Despite the plight underlying it, the image of chain has been imbued with sarcastic aspiration. To celebrate International Women’s Day on March 8th, netizens kept reposting pictures in which the date “8” is portrayed as a knot of chains or the chain is cut by an iron female sign. Although politically sarcastic performance art is often bombarded with official disapproval, it garners the support and warmness from internet users. On the same day, three women tied themselves with chains and walked around Downtown Shanghai. Their deed was enthusiastically extolled and their pictures were widely spread.

Through the regeneration and reinterpretation of negative elements, Chinese netizens have weaponized the blocked words or imagery initially politicized by the authority —  censorship is now instrumentalized to counter itself, and is thus proved futile. Basing the source of inspiration on censorship and oppressive policies, the netizens resiliently manage to secure their communication with a system of euphemistic speech.

Historical works are references for netizens as well. In an interview on creativity in China, Sean Leow, the founder of Asia Society, a website that serves as a social network for creative young people in China, discusses neo-traditionalism, which I see as a strategy of those who navigate around internet censorship. “‘Neo-traditionalism’ is the reinterpretation of traditional Chinese imagery, stories and influences, often combined with modern styles,” he said.
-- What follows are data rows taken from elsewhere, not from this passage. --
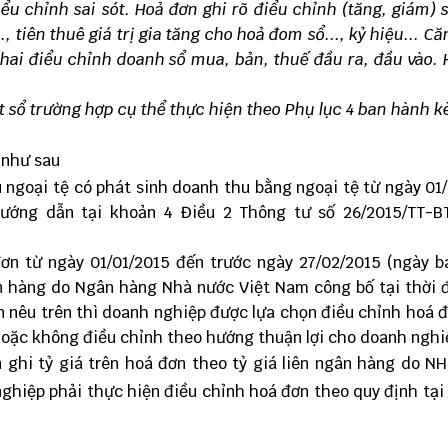
iểu chỉnh sai sót. Hoả đơn ghi rõ điểu chỉnh (tăng, giám) 
., tiên thuê giá trị gia tăng cho hoả đom sổ..., kỷ hiệu... Că
hai điểu chỉnh doanh sổ mua, bản, thuế đầu ra, đầu vào.
ột sổ trường hợp cụ thể thực hiện theo Phụ lục 4 ban hành 
 như sau
ngoại tệ có phát sinh doanh thu bằng ngoại tệ từ ngày 01
hướng dẫn tại khoản 4 Điều 2 Thông tư số 26/2015/TT-B
ơn từ ngày 01/01/2015 đến trước ngày 27/02/2015 (ngày 
ân hàng do Ngân hàng Nhà nước Việt Nam công bố tại thời 
 nêu trên thì doanh nghiệp được lựa chọn điều chỉnh hoá 
hoặc không điều chỉnh theo hướng thuận lợi cho doanh nghi
 ghi tỷ giá trên hoá đơn theo tỷ giá liên ngân hàng do N
nghiệp phải thực hiện điều chỉnh hoá đơn theo quy định tại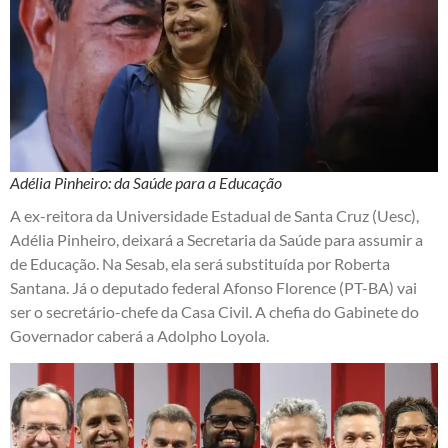
Adélia Pinheiro: da Saúde para a Educação
A ex-reitora da Universidade Estadual de Santa Cruz (Uesc),
Adélia Pinheiro, deixará a Secretaria da Saúde para assumir a
de Educação. Na Sesab, ela será substituída por Roberta
Santana. Já o deputado federal Afonso Florence (PT-BA) vai
ser o secretário-chefe da Casa Civil. A chefia do Gabinete do
Governador caberá a Adolpho Loyola.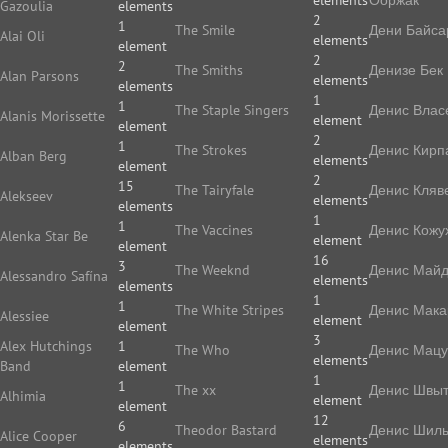
elements
Ооржак
Gazoulia
elements
2
1
The Smile
Дени Байса
Alai Oli
elements
element
2
2
The Smiths
Денизе Бек
Alan Parsons
elements
elements
1
1
The Staple Singers
Денис Влас
Alanis Morissette
element
element
2
1
The Strokes
Денис Кирп
Alban Berg
elements
element
2
15
The Tairyfale
Денис Кляв
Alekseev
elements
elements
1
1
The Vaccines
Денис Кожу
Alenka Star Be
element
element
16
3
The Weeknd
Денис Май
Alessandro Safína
elements
elements
1
1
The White Stripes
Денис Мака
Alessiee
element
element
3
Alex Hutchings
1
The Who
Денис Мацу
elements
Band
element
1
1
The xx
Денис Швы
Alhimia
element
element
12
6
Theodor Bastard
Денис Шиль
Alice Cooper
elements
elements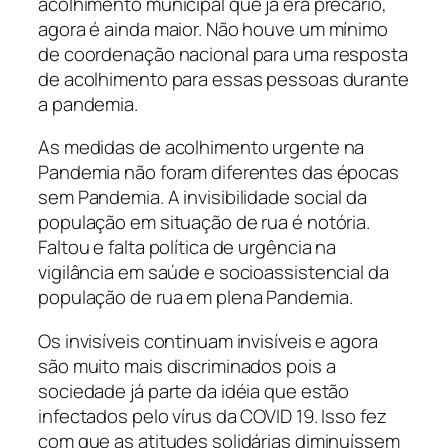
acolhimento municipal que já era precário,
agora é ainda maior. Não houve um mínimo
de coordenação nacional para uma resposta
de acolhimento para essas pessoas durante
a pandemia.
As medidas de acolhimento urgente na
Pandemia não foram diferentes das épocas
sem Pandemia. A invisibilidade social da
população em situação de rua é notória.
Faltou e falta política de urgência na
vigilância em saúde e socioassistencial da
população de rua em plena Pandemia.
Os invisíveis continuam invisíveis e agora
são muito mais discriminados pois a
sociedade já parte da idéia que estão
infectados pelo vírus da COVID 19. Isso fez
com que as atitudes solidárias diminuíssem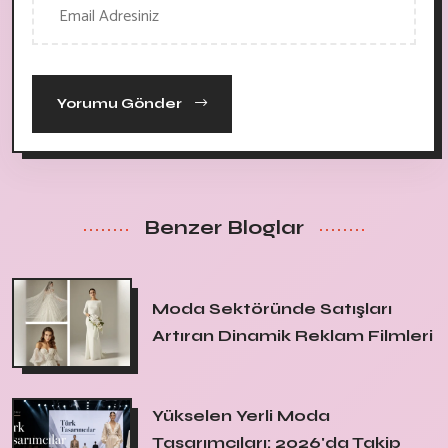
Yorumu Gönder
Benzer Bloglar
Moda Sektöründe Satışları
Artıran Dinamik Reklam Filmleri
Yükselen Yerli Moda
Tasarımcıları: 2026'da Takip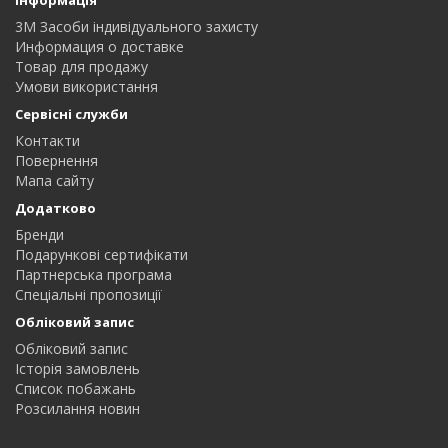
Інформація
3M Засоби індивідуального захисту
Информация о доставке
Товар для продажу
Умови використання
Сервісні служби
Контакти
Повернення
Мапа сайту
Додатково
Бренди
Подарункові сертифікати
Партнерська програма
Спеціальні пропозиції
Обліковий запис
Обліковий запис
Історія замовлень
Список побажань
Розсилання новин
Two competing forces of interpretation are derived from neo-traditionalist perspectives. On one hand, the governmental propaganda system, by censoring non-conforming opinions and associating itself with long-standing values, endeavors to hegemonize traditional cultures and generate political legitimation. On the other hand, the netizens contrast the wretchedness of  Xiao Hua Mei with a multitude of much-loved traditional images or characters.

The Chinese word “xi” (喜), which means “bliss” and “ecstasy,” is usually used for decoration in traditional Chinese weddings and printed on 20th century marriage certificates as a symbol of official congratulation to the couple. The “xi” printed on Xiao Hua Mei’s marriage certificate looks ironic, since the marriage is cunningly masked to be a mutually consented one. Hence, people start to see it as an oppressive character that, just like the tangible chain, is a systemic, unshakeable fetter. Based on that, artist Xinmei Liu painted a picture that quickly turned popular among netizens — in the picture, “xi” stretches and hogties the chained woman.

Netizens have also rewritten famous episodes of Peking Opera to demonstrate that the unjust cases in old despotism can surprisingly fit into today’s Chinese society. In the piece Su San Qi Jie, Su San is trafficked multiple times since she was a young girl, and eventually became a concubine of a businessman in Hongtong County, Shanxi Province. Frustrated by the corruption and unresponsiveness of the county government, Su San exclaims, “There is no just man in Hongtong County!” People found that if Su San is replaced with Xiao Hua Mei, and Hongtong County is replaced with the county where the chained woman is in, the plot still applies to today’s context.

Through the creative derivation of and active adaptation to censorship, netizens generate enormous power which attests to their resilience and determination. Not only are they inspired by each other, but more importantly, they show the transformation of tools of resistance, which work to render the censorship useless.